» **What is needed**:
Repeat every one of the following lines verbatim, omitting the pictures from your answer.

» **The data**:
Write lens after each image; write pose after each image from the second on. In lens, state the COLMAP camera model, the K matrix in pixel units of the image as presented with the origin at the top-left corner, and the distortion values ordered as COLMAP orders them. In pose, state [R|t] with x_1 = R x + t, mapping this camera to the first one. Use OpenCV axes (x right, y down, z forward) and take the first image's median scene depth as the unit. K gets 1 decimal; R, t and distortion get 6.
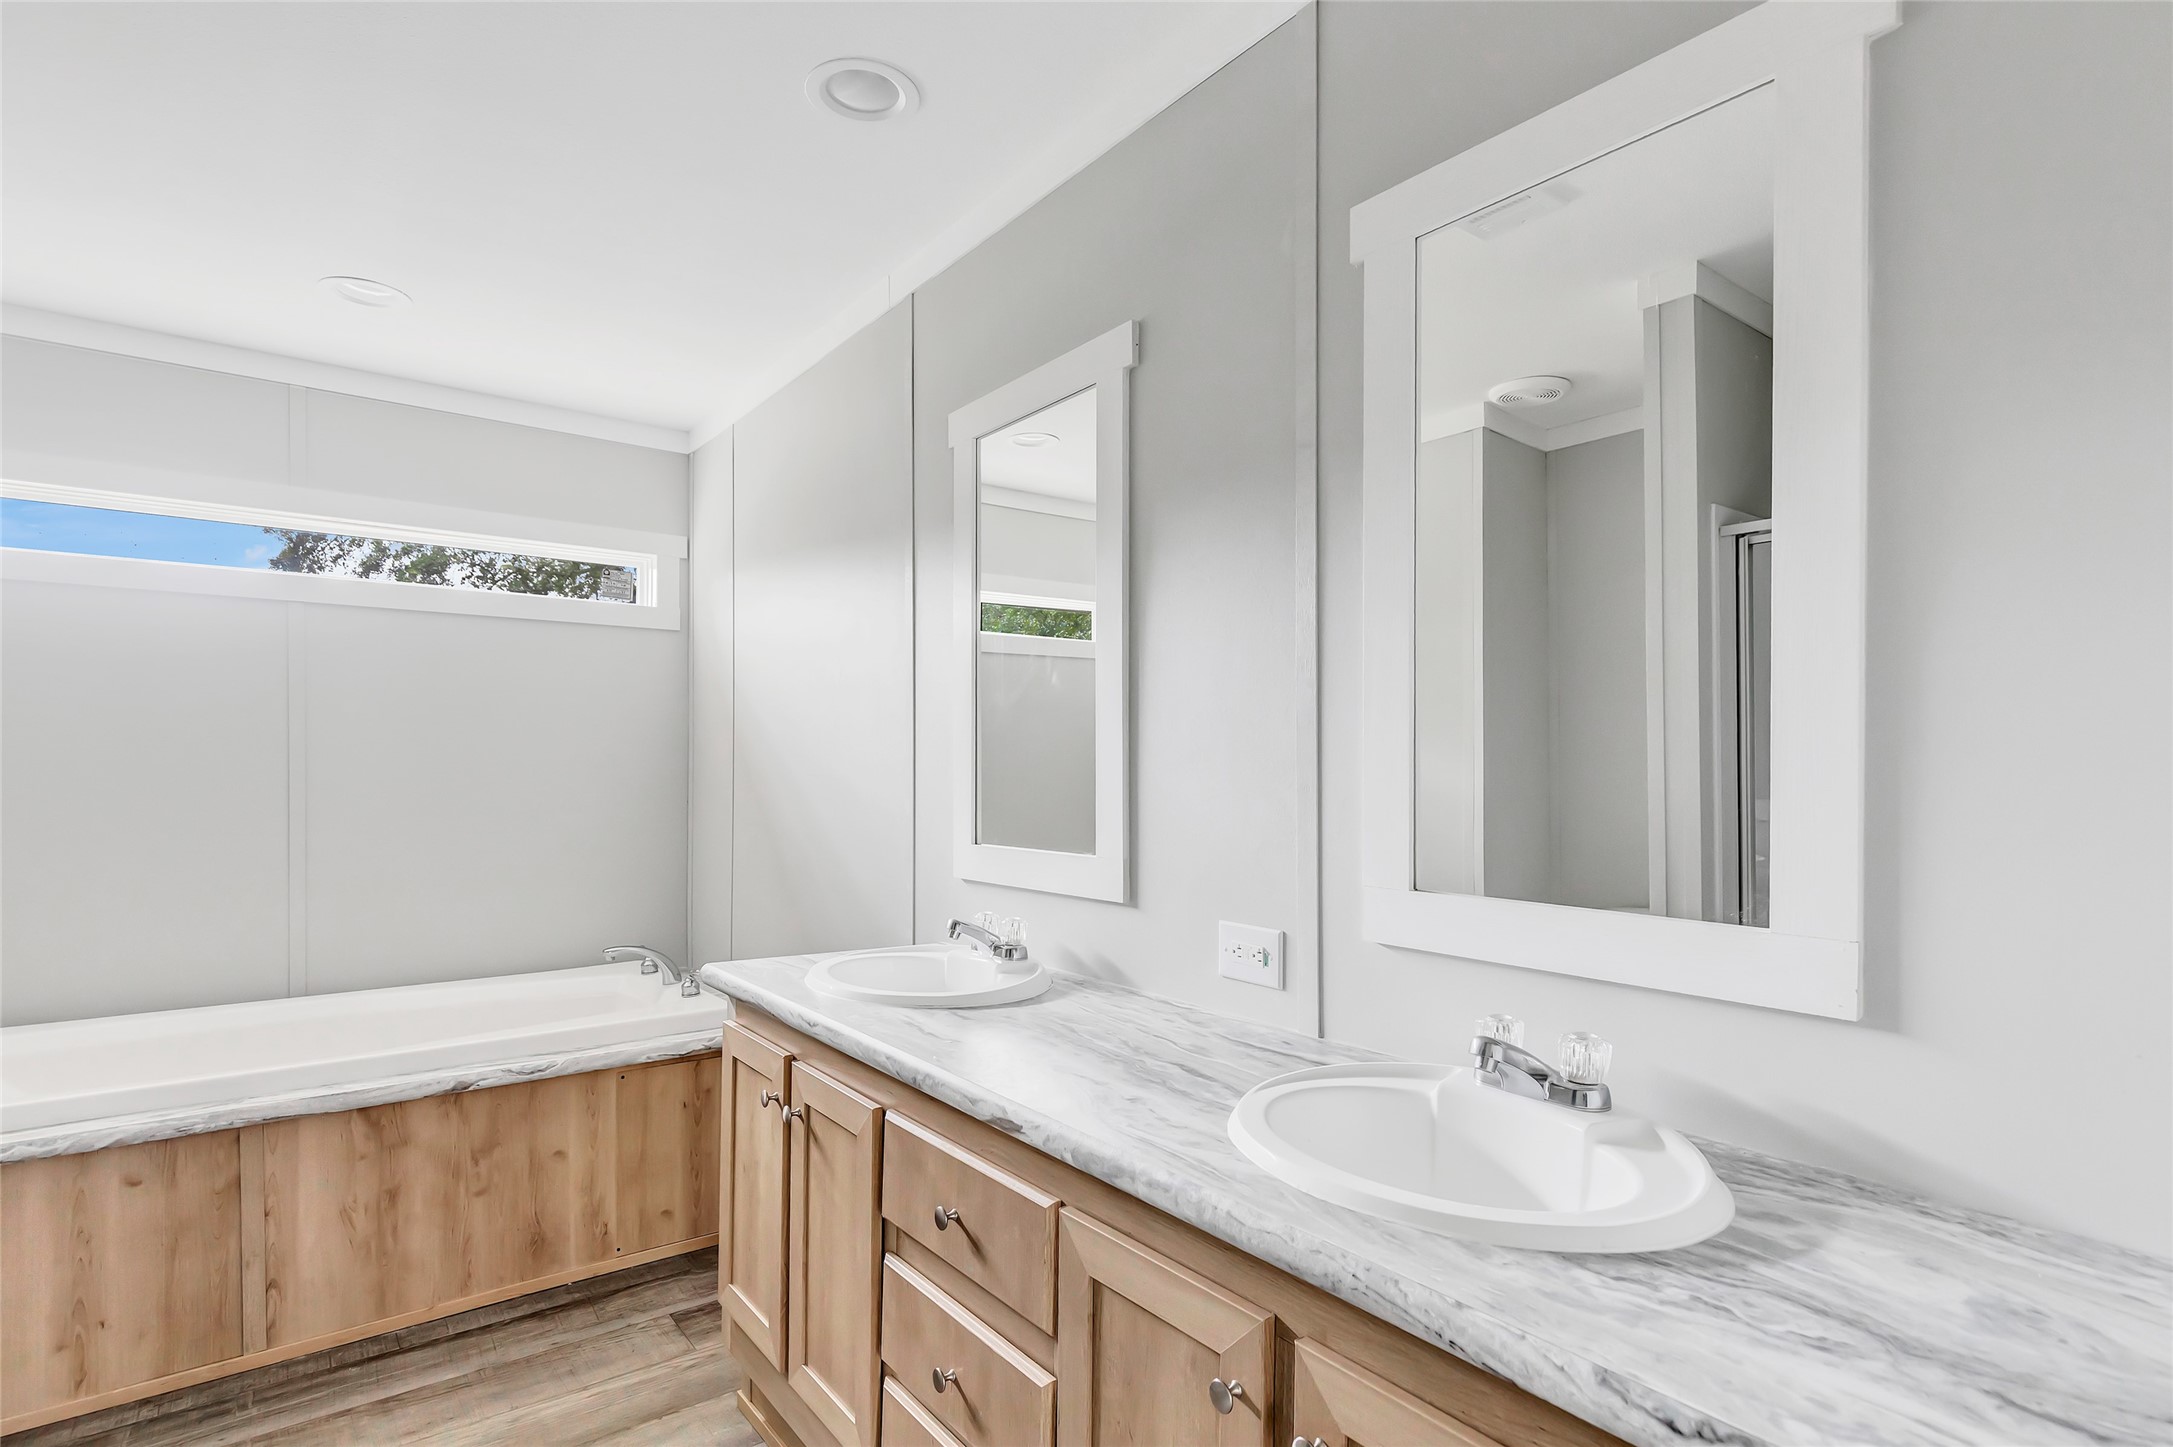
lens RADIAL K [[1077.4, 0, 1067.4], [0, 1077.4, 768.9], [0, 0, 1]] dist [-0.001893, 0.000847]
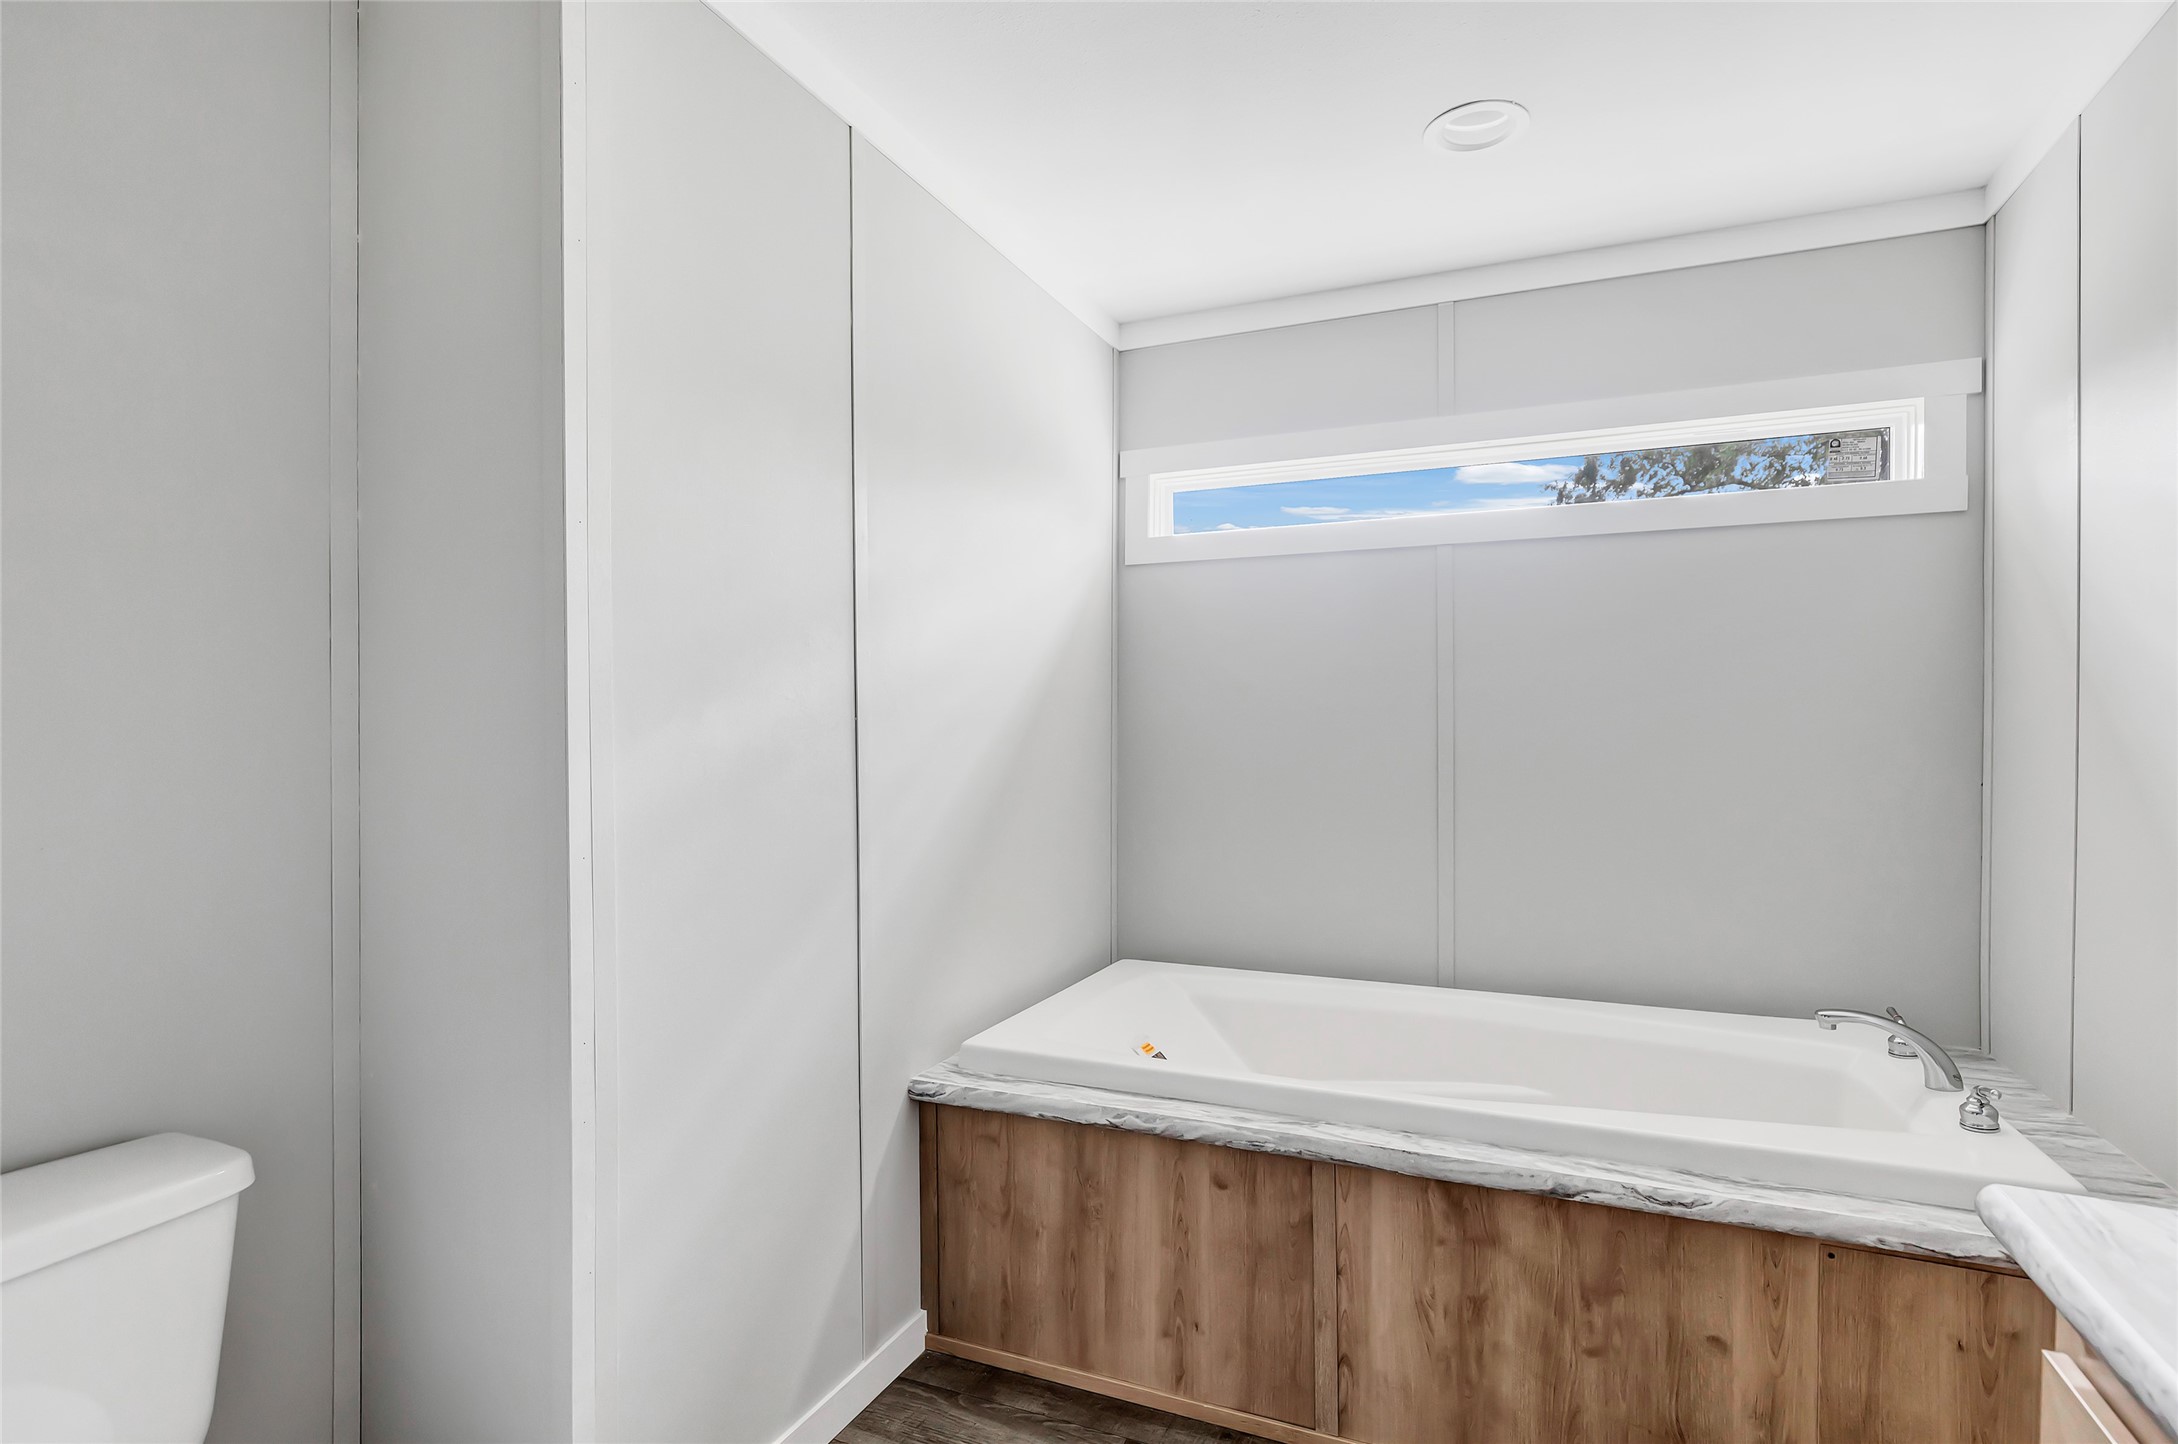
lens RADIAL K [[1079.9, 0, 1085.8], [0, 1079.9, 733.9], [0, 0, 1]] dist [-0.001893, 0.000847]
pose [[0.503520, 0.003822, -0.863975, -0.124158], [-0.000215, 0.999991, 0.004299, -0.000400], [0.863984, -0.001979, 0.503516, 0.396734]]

» **Written response**:
Write lens after each image; write pose after each image from the second on. In lens, state the COLMAP camera model, the K matrix in pixel units of the image as presented with the origin at the top-left corner, and the distortion values ordered as COLMAP orders them. In pose, state [R|t] with x_1 = R x + t, mapping this camera to the first one. Use OpenCV axes (x right, y down, z forward) and take the first image's median scene depth as the unit. K gets 1 decimal; R, t and distortion get 6.
lens RADIAL K [[1077.4, 0, 1067.4], [0, 1077.4, 768.9], [0, 0, 1]] dist [-0.001893, 0.000847]
lens RADIAL K [[1079.9, 0, 1085.8], [0, 1079.9, 733.9], [0, 0, 1]] dist [-0.001893, 0.000847]
pose [[0.503520, 0.003822, -0.863975, -0.124158], [-0.000215, 0.999991, 0.004299, -0.000400], [0.863984, -0.001979, 0.503516, 0.396734]]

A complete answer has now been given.